Тьма погладила отростками хозяйку, покрутилась и улеглась в ногах. Вскоре принцесса спала мягким сном, улыбаясь во сне, и Аша подобралась ближе, чтобы чувствовать все изменения в её дыхании.
Кайа спала и не могла предвидеть, что после удовлетворения своих тайных желаний, ближе к утру, расслабленная Марна отправилась к рабу — заканчивался её и без того длинный срок, завтра раб по договору с королевой перейдёт к Солвег. Незадачливая хозяйка желала на прощание немного поглумиться на непокорённым малерийским магом. Тот был подозрительно свеж, хотя сегодня уже успел получить свою порцию плетей после того, как сестрица-дурочка устроила рабам праздник тела.
Нанося удары по молчаливому, сцепившему зубы, мужчине, Марна раздумывала — уж слишком велик был соблазн: а не выпить ли просто его кровь вместе с магией? Потом вспомнила, как последний раз отравилась, допуская беспечность. Но малериец-то не мог знать секрета своего влияния. Поэтому, чувствуя, как сжимаются (наконец-то!) от страха плечи и шея непокорного, Марна переоблачилась, расправила крылья, особенно сильные после услуг раба Дыва, с наслаждением вдохнула запах страха, выступивший потом на коже, слизнула капли и прошипела:
— Ты думать, что ты особенный, раб? — и зубы готовы были “вонзиться” в трепещущую жилку, но подозрительный запах отвлёк.
На мускулистой спине сохранился еле уловимый сытный аромат копчёного мяса и… кажется, рафа, который слуги и тем более рабы, не смели пить каждый день — лишь по разрешению господ в праздники, посвящённые Тьме. Значит, кто-то тайком подкармливал раба!
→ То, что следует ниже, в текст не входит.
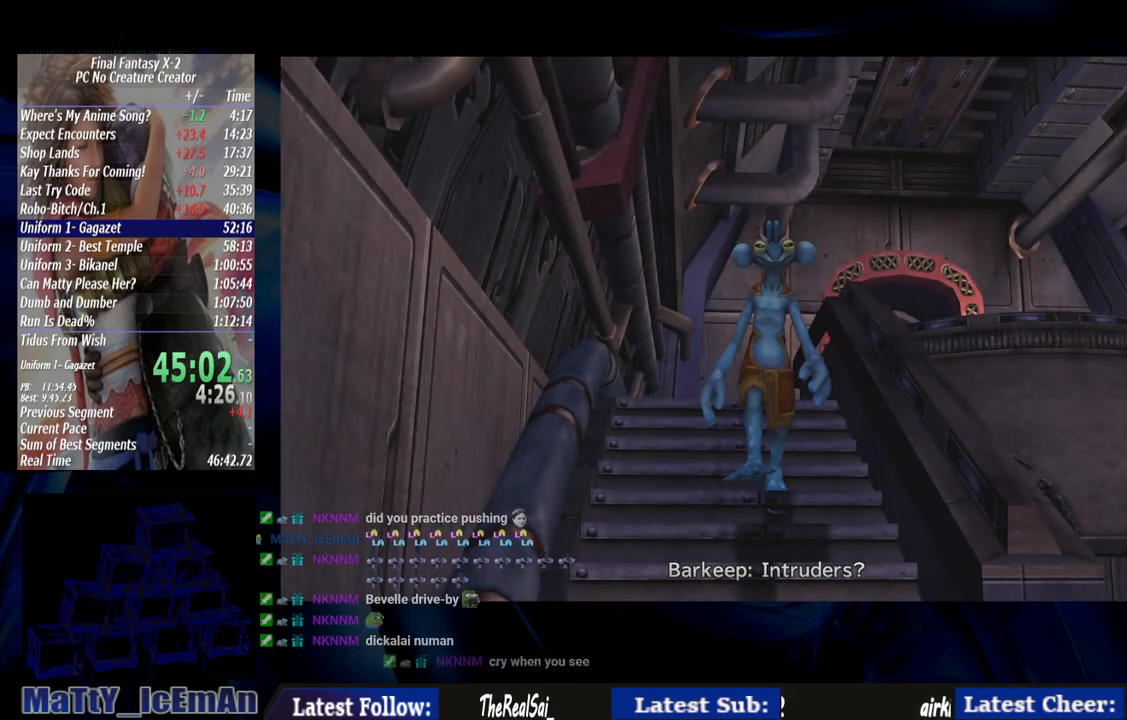
{"dt_ms": 500, "buttons": [], "left_stick": "center", "right_stick": "center", "events": [[17, "SQUARE", "down"], [117, "SQUARE", "up"], [183, "SQUARE", "down"], [283, "SQUARE", "up"], [350, "SQUARE", "down"], [450, "SQUARE", "up"]]}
Марна опустилась на четвереньки и обнюхала пол. Знакомая застёжка с узором плюща нашлась быстро.
— Дря-я-янь! Глупая дря-я-янь! — взревела фрейя, догадавшись об истинной причине упорства малерийца.
Крылья раскинулись, занимая собой всё сводобное пространство темницы. Пасть Марны изрыгнула чёрное облако, настолько тёмное, что даже огонь факела сжался.
— Проклинаю тебя, глупая дря-янь! Сдохни, сестрица! — рычащее многоголосье сотрясло каменные стены, посыпалась сверху каменная крошка. Облако стремглав вылетело из темницы, пугая стражников и напрявляющегося к ним с беспечным видом Дыва.
— Надо было отдать мне магию добровольно! — спустив гнев, Марна вытянула шею, приближая морду ящерицы к поникшему рабу. — М-м-м…
Раздвоенный язык лизнул сжавшуюся шею, пасть ощерилась, выпуская зубы… Но внезапно зачесалось промеж крыльев, и Марна вывернула шею, оборачиваясь на елейный голос:
— О, вы прекрасны, моя донна! Тьма вас так украшает! — на пороге стоял Дыв с плёткой. На его смазливом лице застыла раболепная гримаса. — Ко мне, моя девочка!
— Я не хотеть играть! — рыкнула Марна. — Прочь, раб!
— Я пришёл спасти вас от невоздержанности, моя донна! А Фрейнлайнд — от войны.
Марна расхохоталась, перевоплощаясь в человеческое обличье и разворачиваясь к глупому рабу:
— Ты сметь настаивать, раб? Я выпить кровь твоя и твой друг, если захотеть!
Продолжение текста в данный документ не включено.